* Records shown *
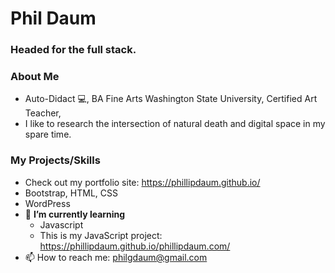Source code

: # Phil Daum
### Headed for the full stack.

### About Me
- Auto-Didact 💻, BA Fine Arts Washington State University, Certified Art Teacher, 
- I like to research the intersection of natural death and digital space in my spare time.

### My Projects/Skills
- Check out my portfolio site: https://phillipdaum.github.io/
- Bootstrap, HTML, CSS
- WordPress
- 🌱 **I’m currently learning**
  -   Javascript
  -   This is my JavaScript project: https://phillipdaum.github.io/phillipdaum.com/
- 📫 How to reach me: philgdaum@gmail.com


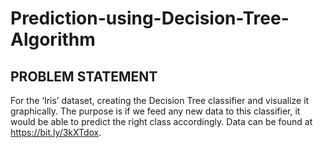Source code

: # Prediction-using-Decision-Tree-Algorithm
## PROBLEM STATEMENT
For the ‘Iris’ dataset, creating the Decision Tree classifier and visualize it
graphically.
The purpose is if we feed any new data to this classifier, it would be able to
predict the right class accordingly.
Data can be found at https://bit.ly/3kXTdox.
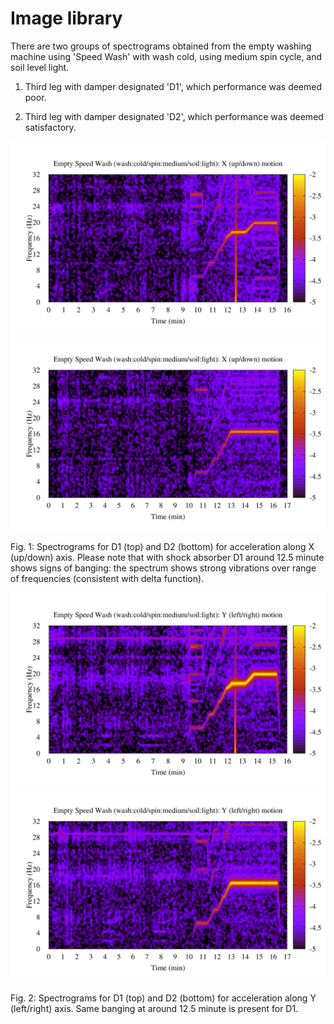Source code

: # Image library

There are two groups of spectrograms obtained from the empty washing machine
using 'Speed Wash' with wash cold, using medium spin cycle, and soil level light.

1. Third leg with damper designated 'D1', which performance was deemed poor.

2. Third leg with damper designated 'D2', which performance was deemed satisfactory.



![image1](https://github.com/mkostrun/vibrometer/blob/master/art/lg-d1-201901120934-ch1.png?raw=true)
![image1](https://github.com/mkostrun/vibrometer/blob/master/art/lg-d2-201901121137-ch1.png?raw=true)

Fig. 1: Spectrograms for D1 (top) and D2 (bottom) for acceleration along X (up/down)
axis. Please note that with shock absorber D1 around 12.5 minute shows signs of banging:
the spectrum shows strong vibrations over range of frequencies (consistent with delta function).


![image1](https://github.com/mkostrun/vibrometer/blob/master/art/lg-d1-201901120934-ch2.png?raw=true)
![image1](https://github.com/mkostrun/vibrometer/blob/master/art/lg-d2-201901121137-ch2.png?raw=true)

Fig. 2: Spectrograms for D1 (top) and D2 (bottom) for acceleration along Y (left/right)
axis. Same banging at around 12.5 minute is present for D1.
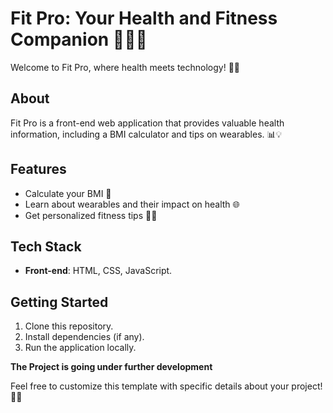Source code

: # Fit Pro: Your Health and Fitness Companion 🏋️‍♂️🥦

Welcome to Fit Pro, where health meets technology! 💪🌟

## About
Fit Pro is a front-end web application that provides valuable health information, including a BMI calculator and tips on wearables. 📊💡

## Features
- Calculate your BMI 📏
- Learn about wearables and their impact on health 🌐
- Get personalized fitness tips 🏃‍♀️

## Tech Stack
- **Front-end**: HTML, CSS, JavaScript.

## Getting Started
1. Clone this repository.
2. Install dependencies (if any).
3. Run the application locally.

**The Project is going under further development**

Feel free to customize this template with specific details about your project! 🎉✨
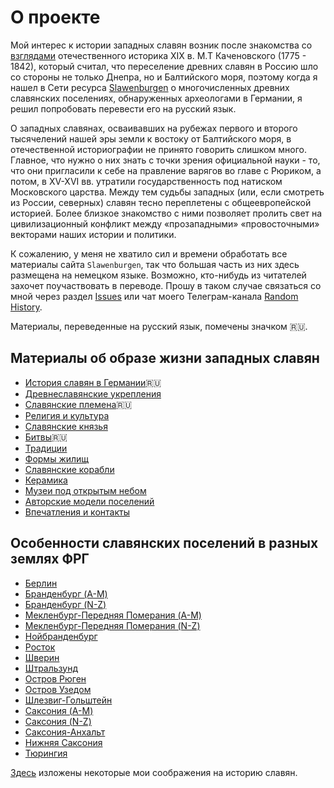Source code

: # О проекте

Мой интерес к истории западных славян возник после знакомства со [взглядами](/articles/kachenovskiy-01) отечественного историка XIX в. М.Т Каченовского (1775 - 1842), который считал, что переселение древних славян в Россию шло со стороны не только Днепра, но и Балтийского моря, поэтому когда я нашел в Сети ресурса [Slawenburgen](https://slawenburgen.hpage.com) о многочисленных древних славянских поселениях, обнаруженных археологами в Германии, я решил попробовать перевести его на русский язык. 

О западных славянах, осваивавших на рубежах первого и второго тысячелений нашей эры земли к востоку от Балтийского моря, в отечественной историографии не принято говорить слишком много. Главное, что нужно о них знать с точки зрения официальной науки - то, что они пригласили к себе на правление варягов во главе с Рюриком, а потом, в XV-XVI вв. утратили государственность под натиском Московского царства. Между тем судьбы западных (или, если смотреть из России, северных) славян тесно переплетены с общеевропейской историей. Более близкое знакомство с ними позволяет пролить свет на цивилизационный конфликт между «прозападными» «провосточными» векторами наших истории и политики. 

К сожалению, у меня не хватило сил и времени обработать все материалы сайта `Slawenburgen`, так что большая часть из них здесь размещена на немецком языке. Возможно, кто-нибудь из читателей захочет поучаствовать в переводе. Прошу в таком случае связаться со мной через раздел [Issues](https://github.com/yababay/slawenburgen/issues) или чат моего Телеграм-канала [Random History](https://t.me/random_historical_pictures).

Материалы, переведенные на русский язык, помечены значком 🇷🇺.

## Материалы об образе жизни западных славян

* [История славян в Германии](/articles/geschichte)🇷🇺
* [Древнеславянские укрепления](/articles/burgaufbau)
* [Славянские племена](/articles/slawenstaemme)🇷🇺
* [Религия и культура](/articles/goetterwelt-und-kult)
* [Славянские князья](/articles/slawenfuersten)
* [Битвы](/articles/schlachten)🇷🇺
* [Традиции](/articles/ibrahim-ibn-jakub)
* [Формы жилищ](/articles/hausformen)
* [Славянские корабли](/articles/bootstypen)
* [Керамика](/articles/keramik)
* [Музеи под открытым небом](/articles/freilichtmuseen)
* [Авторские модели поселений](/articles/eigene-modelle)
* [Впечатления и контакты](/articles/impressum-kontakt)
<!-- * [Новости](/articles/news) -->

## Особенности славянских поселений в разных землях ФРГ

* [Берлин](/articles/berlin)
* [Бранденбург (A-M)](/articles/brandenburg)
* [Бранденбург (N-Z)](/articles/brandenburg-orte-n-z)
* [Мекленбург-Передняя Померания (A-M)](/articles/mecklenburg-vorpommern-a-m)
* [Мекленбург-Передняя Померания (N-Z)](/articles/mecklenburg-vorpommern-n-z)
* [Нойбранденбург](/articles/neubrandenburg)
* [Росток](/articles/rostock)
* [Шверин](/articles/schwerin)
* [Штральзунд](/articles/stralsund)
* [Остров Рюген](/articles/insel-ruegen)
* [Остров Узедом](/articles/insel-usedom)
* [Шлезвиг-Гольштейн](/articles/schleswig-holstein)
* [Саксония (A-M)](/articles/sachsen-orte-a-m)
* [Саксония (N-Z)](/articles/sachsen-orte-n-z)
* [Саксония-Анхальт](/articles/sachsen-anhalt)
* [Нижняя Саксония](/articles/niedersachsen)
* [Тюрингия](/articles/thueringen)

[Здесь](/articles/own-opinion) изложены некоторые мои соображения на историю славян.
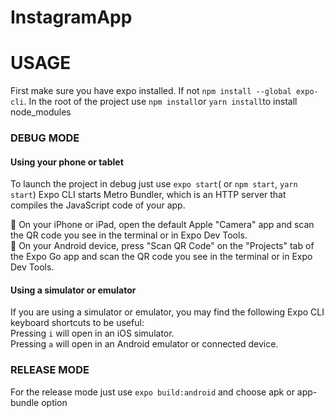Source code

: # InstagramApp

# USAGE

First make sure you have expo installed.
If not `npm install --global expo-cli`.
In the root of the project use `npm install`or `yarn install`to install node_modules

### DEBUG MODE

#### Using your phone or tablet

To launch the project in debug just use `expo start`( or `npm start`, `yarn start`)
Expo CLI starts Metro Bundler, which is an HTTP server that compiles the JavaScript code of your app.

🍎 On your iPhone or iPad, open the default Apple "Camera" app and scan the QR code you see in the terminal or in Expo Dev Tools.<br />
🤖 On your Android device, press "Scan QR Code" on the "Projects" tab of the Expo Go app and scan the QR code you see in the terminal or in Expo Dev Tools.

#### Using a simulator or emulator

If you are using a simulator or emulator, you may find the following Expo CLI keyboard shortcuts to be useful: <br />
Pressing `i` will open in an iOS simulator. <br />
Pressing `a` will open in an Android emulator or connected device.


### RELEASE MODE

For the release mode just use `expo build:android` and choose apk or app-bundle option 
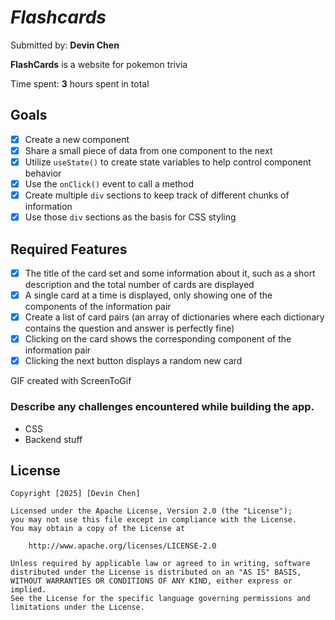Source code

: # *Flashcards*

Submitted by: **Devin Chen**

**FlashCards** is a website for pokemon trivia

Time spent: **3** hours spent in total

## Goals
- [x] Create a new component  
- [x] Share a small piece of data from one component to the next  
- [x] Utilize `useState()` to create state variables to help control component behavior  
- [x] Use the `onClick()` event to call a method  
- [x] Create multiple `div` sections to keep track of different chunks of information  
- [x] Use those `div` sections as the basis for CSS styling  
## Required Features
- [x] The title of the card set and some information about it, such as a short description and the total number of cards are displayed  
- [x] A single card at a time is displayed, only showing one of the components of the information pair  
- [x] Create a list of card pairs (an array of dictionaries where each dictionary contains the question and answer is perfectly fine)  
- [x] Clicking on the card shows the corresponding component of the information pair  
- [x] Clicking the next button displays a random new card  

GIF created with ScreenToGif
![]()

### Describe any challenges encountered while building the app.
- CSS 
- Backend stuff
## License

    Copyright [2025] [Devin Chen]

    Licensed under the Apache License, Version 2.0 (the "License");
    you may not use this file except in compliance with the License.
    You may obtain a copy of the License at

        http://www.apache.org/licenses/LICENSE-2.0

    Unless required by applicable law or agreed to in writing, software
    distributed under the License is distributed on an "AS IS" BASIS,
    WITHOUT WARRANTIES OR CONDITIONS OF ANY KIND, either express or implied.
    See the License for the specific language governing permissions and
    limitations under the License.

* Exercise details *
Lines with "phillipdaum" in them: work out how many there are in the listing and give the figure alone.

* Worked solution *
2